WORKING DATA: Begin

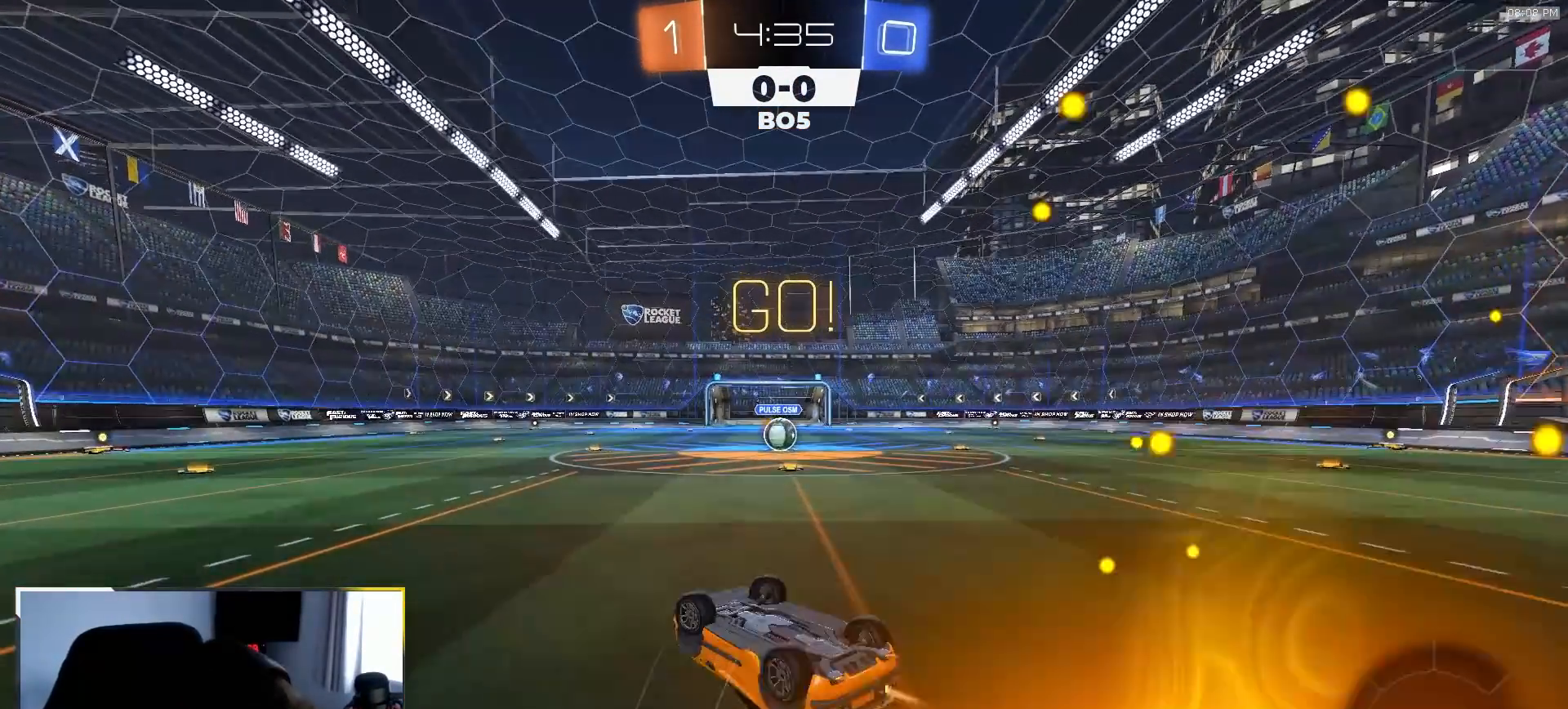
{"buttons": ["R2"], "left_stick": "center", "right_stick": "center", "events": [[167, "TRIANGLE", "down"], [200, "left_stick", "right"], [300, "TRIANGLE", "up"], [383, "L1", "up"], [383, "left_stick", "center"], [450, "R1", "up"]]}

WORKING DATA: End
WORKING DATA: Begin

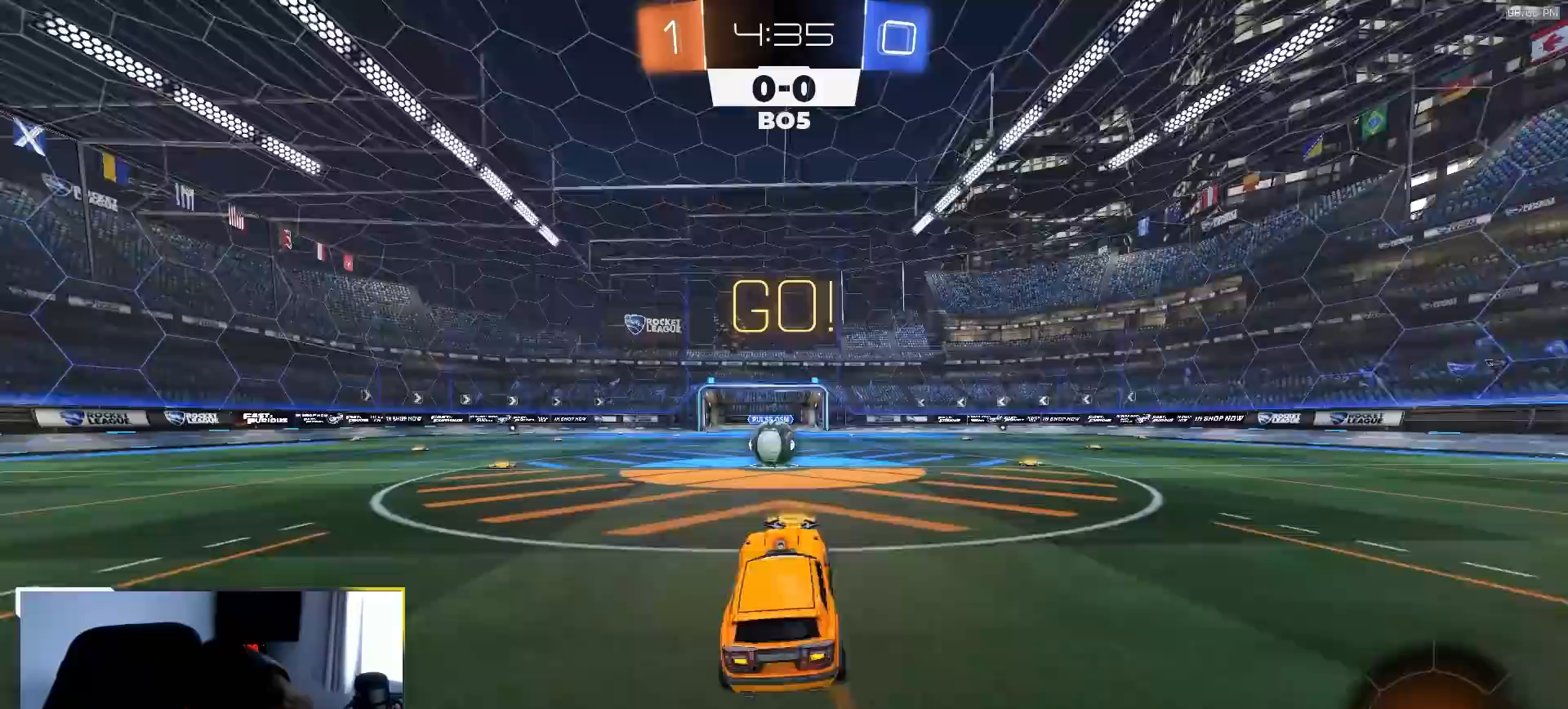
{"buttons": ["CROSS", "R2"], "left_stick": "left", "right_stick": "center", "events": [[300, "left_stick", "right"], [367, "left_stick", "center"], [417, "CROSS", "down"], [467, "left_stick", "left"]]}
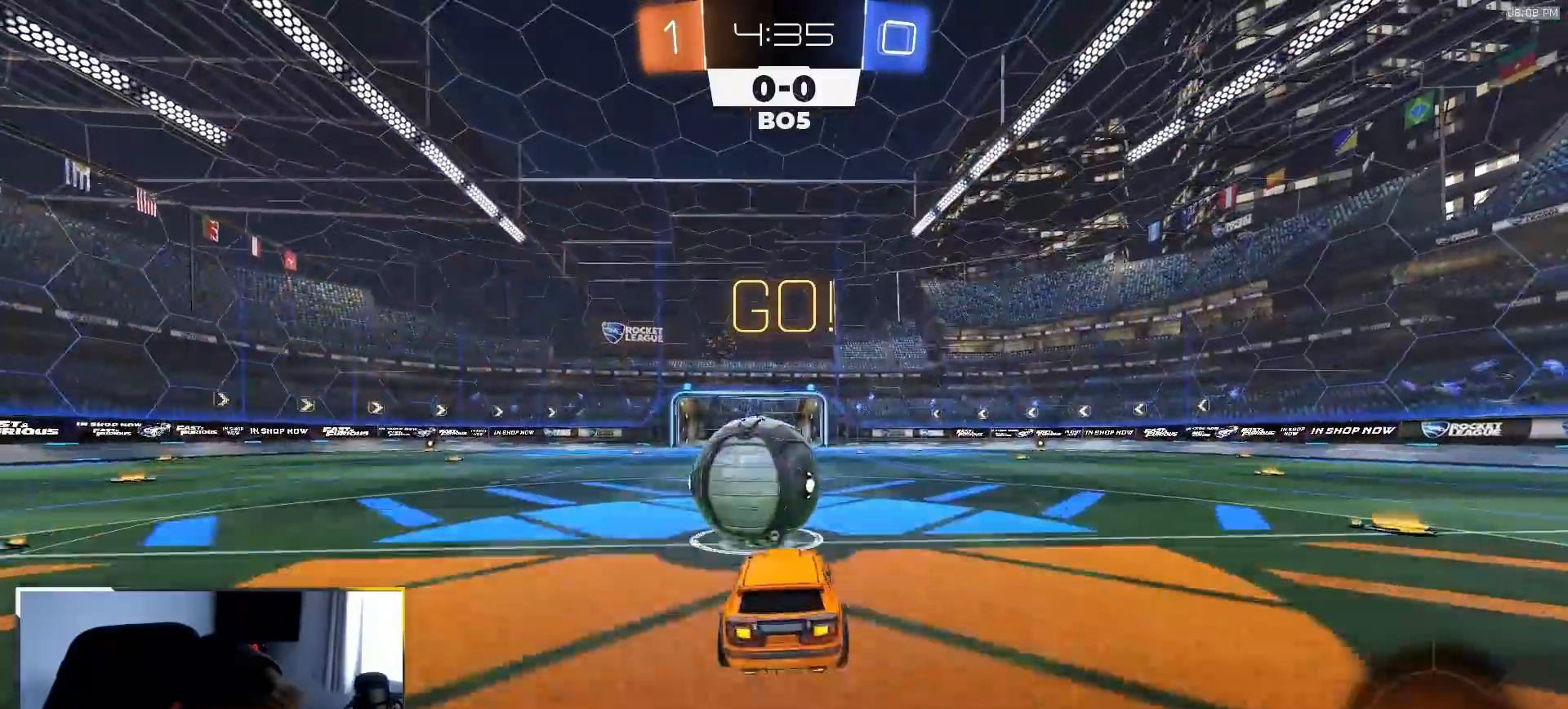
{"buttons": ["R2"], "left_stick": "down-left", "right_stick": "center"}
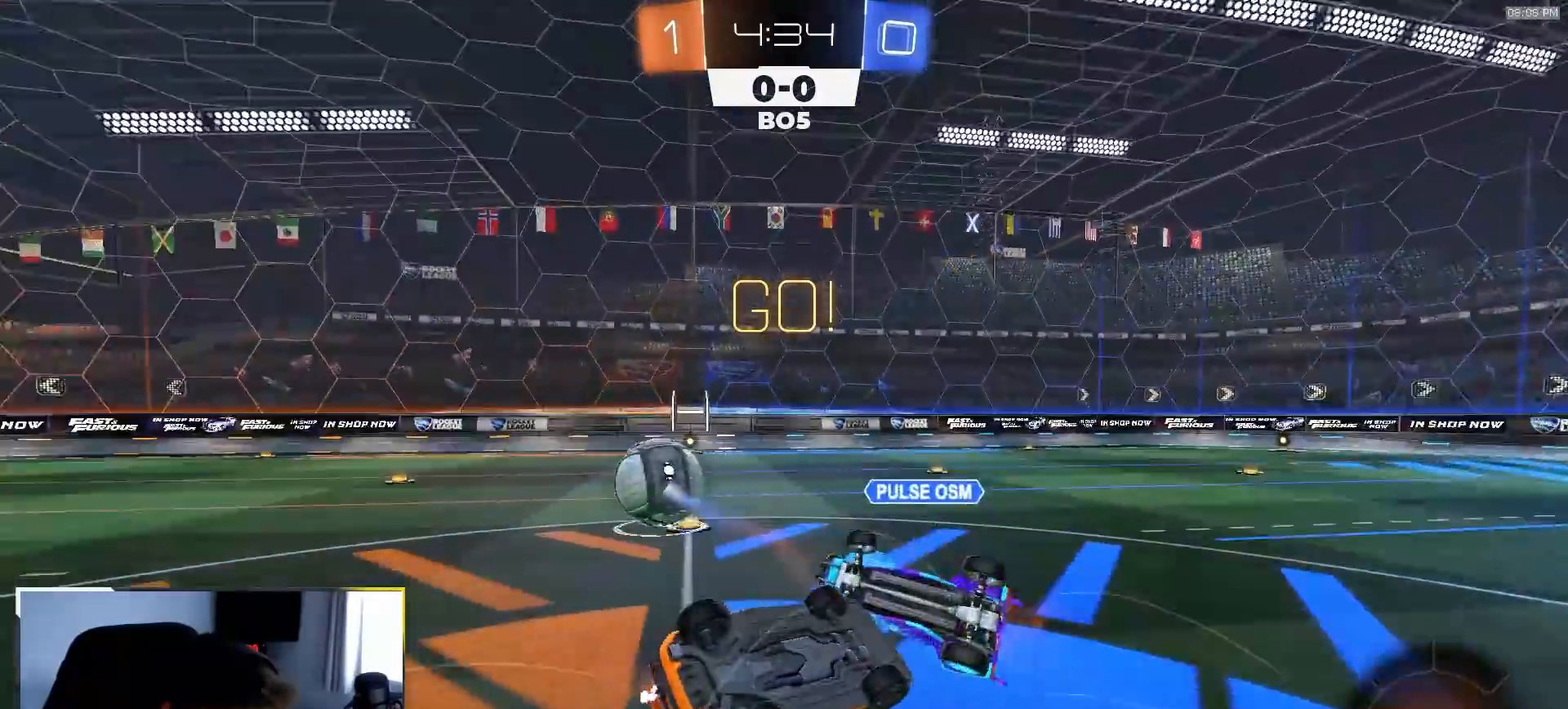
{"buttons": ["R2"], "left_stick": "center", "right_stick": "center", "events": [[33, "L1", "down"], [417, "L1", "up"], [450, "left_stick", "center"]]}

WORKING DATA: End

- PROBLEM DESCRIPTION -
Look through the entries above, find each line containing "events", and copy it.

- PROBLEM SOLUTION -
{"buttons": ["R2"], "left_stick": "center", "right_stick": "center", "events": [[167, "TRIANGLE", "down"], [200, "left_stick", "right"], [300, "TRIANGLE", "up"], [383, "L1", "up"], [383, "left_stick", "center"], [450, "R1", "up"]]}
{"buttons": ["CROSS", "R2"], "left_stick": "left", "right_stick": "center", "events": [[300, "left_stick", "right"], [367, "left_stick", "center"], [417, "CROSS", "down"], [467, "left_stick", "left"]]}
{"buttons": ["R2"], "left_stick": "center", "right_stick": "center", "events": [[33, "L1", "down"], [417, "L1", "up"], [450, "left_stick", "center"]]}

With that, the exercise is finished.